Remember to start at 0 and to count comments when trying to determine the proper index of a child node.

Line 6: The sixth child of $post is <div class=”text”>. We want the description text from within, so we grab the first child’s outertext – this will include the paragraph tag. A single record in articles now looks like this:

$articles[0][0] = "My Article Name Here";
$articles[0][1] = "This is my article description"

Step 6, Pagination

The first thing we do is determine how to find our next page. On Nettuts+, the URLs are easy to figure out, but we’re going to pretend they aren’t, and get the next link via parsing.

Find the next page to parse

If we look at the HTML, we see the following:

<a href="http://net.tutsplus.com/page/2/" class="nextpostslink">ยป</a>

If there is a next page (and there won’t always be), we’ll find an anchor with the class of ‘nextpostslink’. Now that information can be put to use.

if($next = $html->find('a[class=nextpostslink]', 0)) {
    $URL = $next->href;

    $html->clear();
    unset($html);

    getArticles($URL);
}

On the first line, we see if we can find an anchor with the class nextpostslink. Take special notice of the second parameter for find(). This specifies we only want the first element (index 0) of the found collection returned. $next will only be holding a single element, rather than a group of elements.

Next, we assign the link’s HREF to the variable $URL. This is important because we’re about to destroy the HTML object. Due to a php5 circular references memory leak, the current simple_html_dom object must be cleared and unset before another one is created. Failure to do so could cause you to eat up all your available memory.

Finally, we call getArticles with the URL of the next page. This recursion ends when there are no more pages to parse.

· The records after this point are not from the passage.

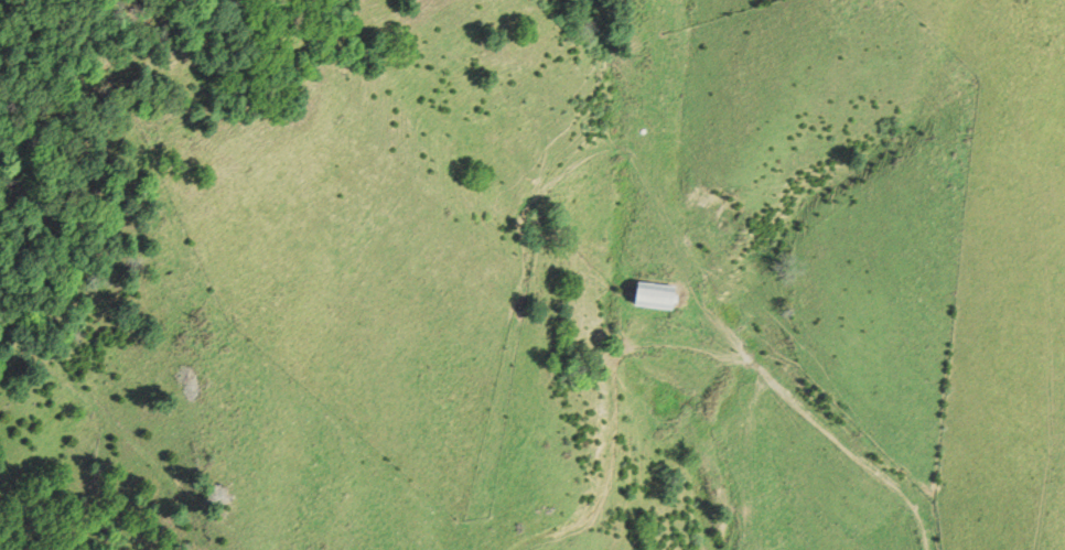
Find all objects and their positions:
building: (658, 295)
road: (797, 393)

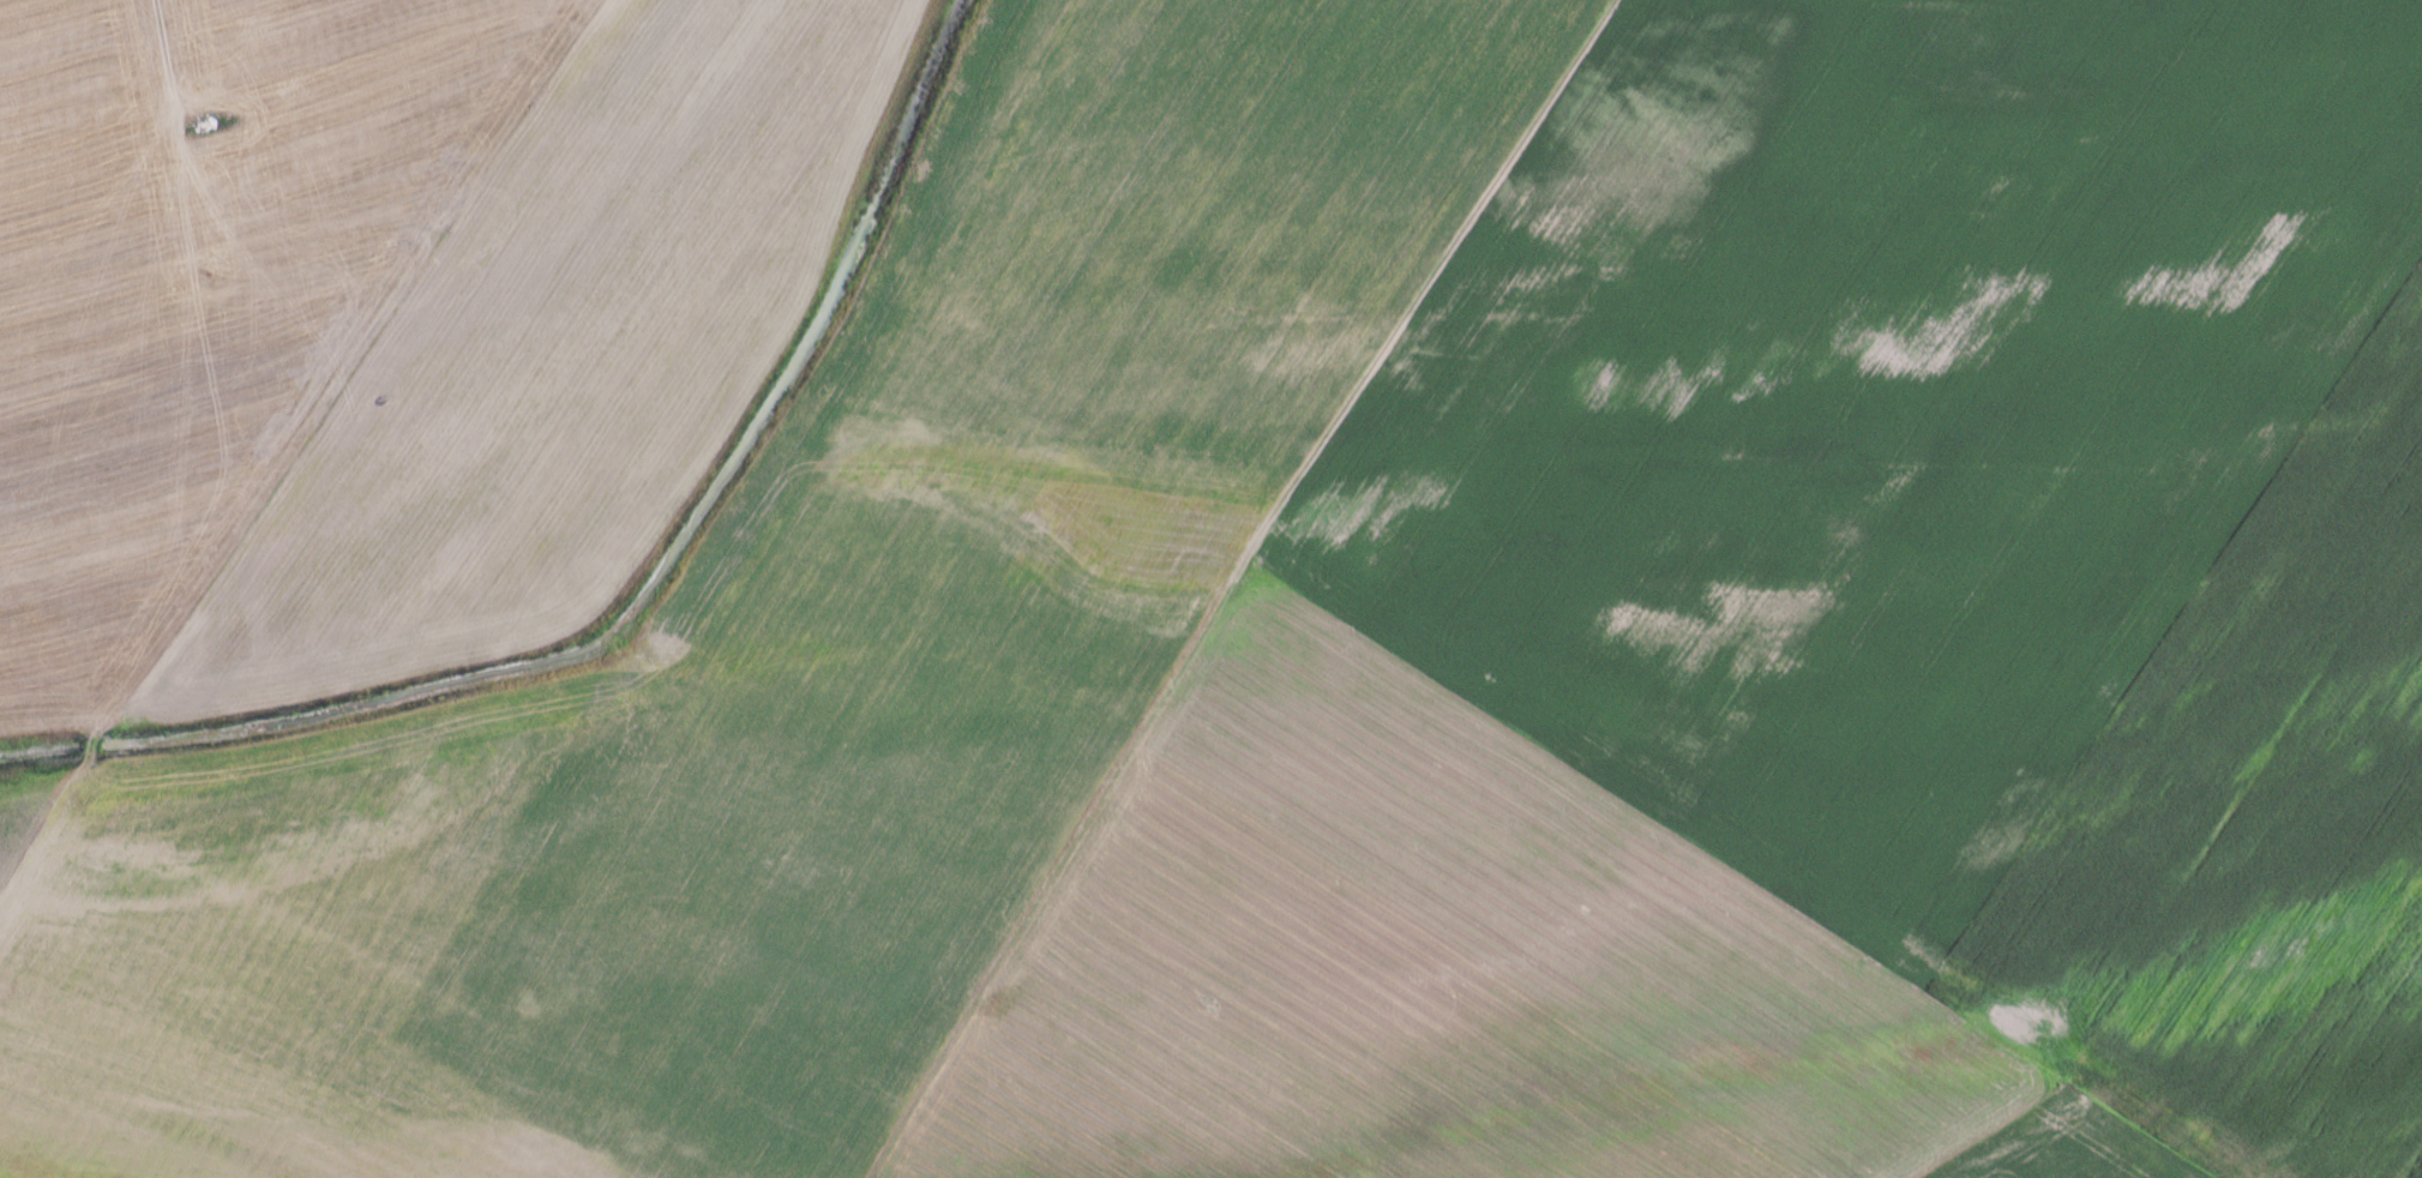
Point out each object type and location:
crop: (1921, 458)
crop: (2299, 962)
crop: (1414, 966)
crop: (2072, 1148)
crop: (2416, 1170)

Step 7 Outputting the Results

First we’re going to set up a few basic stylings. This is completely arbitrary – you can make your output look however you wish.

Final Output
#main {
    margin:80px auto;
    width:500px;
}
h1 {
    font:bold 40px/38px helvetica, verdana, sans-serif;
    margin:0;
}
h1 a {
    color:#600;
    text-decoration:none;
}
p {
    background: #ECECEC;
    font:10px/14px verdana, sans-serif;
    margin:8px 0 15px;
    border: 1px #CCC solid;
    padding: 15px;
}
.item {
    padding:10px;
}

Next we’re going to put a small bit of PHP in the page to output the previously stored information.

<?php
    foreach($articles as $item) {
        echo "<div class='item'>";
        echo $item[0];
        echo $item[1];
        echo "</div>";
    }
?>

The final result is a single HTML page listing all the articles, starting on the page indicated by the first getArticles() call.


Step 8 Conclusion

If you’re parsing a great deal of pages (say, the entire site) it may take longer then the max execution time allowed by your server. For example, running from my local machine it takes about one second per page (including time to fetch).

On a site like Nettuts, with a current 78 pages of tutorials, this would run over one minute.

This tutorial should get you started with HTML parsing. There are other methods to work with the DOM, including PHP’s built in one, which lets you work with powerful xpath selectors to find elements. For easy of use, and quick starts, I find this library to be one of the best. As a closing note, always remember to obtain permission before scraping a site; this is important. Thanks for reading!